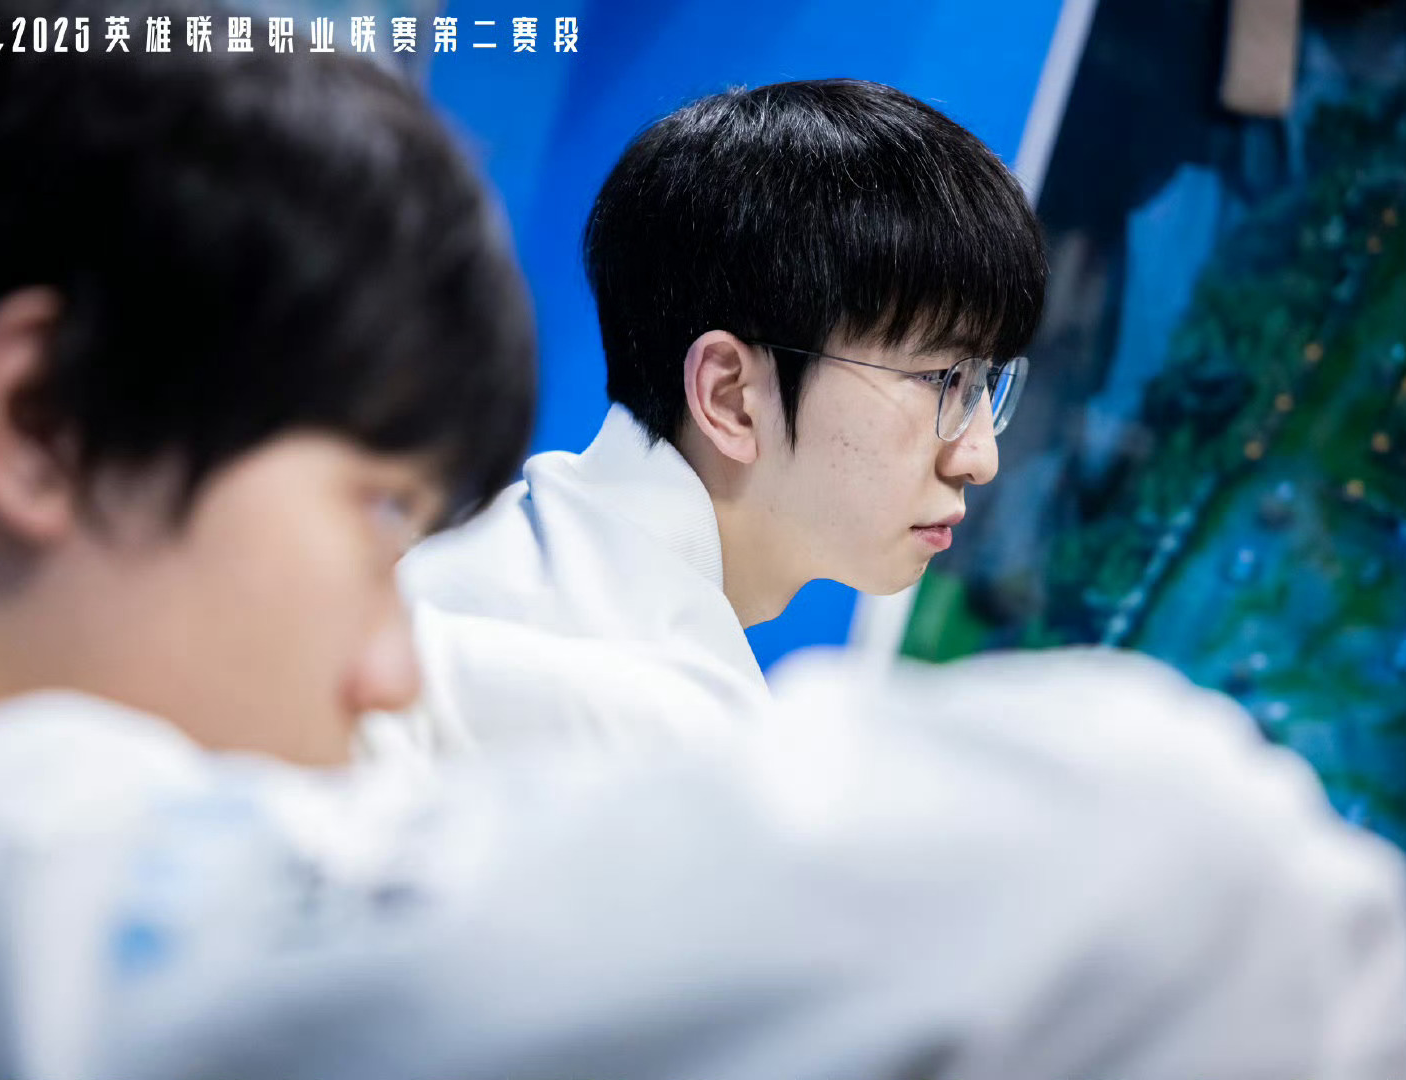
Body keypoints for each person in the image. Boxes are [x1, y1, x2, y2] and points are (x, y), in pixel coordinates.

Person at [0, 3, 1403, 1076]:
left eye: (989, 390)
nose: (389, 656)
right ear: (41, 421)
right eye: (375, 511)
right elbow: (1150, 864)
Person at [390, 78, 1046, 754]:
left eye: (983, 387)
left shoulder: (486, 561)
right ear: (730, 396)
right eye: (941, 380)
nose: (979, 456)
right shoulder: (647, 727)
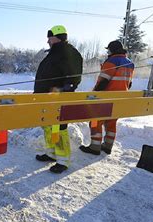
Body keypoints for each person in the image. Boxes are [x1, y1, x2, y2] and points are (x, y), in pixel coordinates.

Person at [34, 25, 83, 173]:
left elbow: (74, 78)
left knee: (59, 128)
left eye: (49, 37)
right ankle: (52, 153)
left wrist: (63, 91)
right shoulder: (54, 53)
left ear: (57, 37)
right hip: (46, 98)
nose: (47, 40)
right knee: (49, 127)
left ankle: (63, 160)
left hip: (58, 99)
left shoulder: (69, 53)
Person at [79, 40, 134, 155]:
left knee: (95, 120)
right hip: (121, 98)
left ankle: (95, 146)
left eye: (108, 49)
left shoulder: (111, 61)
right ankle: (108, 146)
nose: (108, 52)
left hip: (107, 97)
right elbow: (129, 84)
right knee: (111, 121)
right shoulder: (130, 63)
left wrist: (94, 94)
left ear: (112, 50)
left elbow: (103, 81)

══════

--- Instructions to follow ---
Make a word-for-word copy of the records above, excluding all pictures.

--- Result for this exercise ---
Body keypoints for each person in the image. Boxes are [x1, y1, x2, y2] and points are (x, y), in pixel coordinates.

Person at [0, 3, 1403, 1076]:
left eye: (989, 390)
nose: (389, 656)
right ear: (41, 421)
right eye: (375, 511)
right elbow: (1150, 864)
Person at [390, 78, 1046, 754]:
left eye: (983, 387)
left shoulder: (486, 561)
right ear: (730, 396)
right eye: (941, 380)
nose: (979, 456)
right shoulder: (647, 727)
Body keypoints for each person in the image. Boxes are [x1, y1, x2, y2] and points are (x, y), in pixel coordinates.

Person at [34, 25, 83, 173]:
left elbow: (74, 78)
left knee: (59, 128)
left eye: (49, 37)
right ankle: (52, 153)
left wrist: (63, 91)
right shoulder: (54, 53)
left ear: (57, 37)
right hip: (46, 98)
nose: (47, 40)
right knee: (49, 127)
left ankle: (63, 160)
left hip: (58, 99)
left shoulder: (69, 53)
Person at [79, 40, 134, 155]:
left knee: (95, 120)
right hip: (121, 98)
left ankle: (95, 146)
left eye: (108, 49)
left shoulder: (111, 61)
right ankle: (108, 146)
nose: (108, 52)
left hip: (107, 97)
right elbow: (129, 84)
right knee: (111, 121)
right shoulder: (130, 63)
left wrist: (94, 94)
left ear: (112, 50)
left elbow: (103, 81)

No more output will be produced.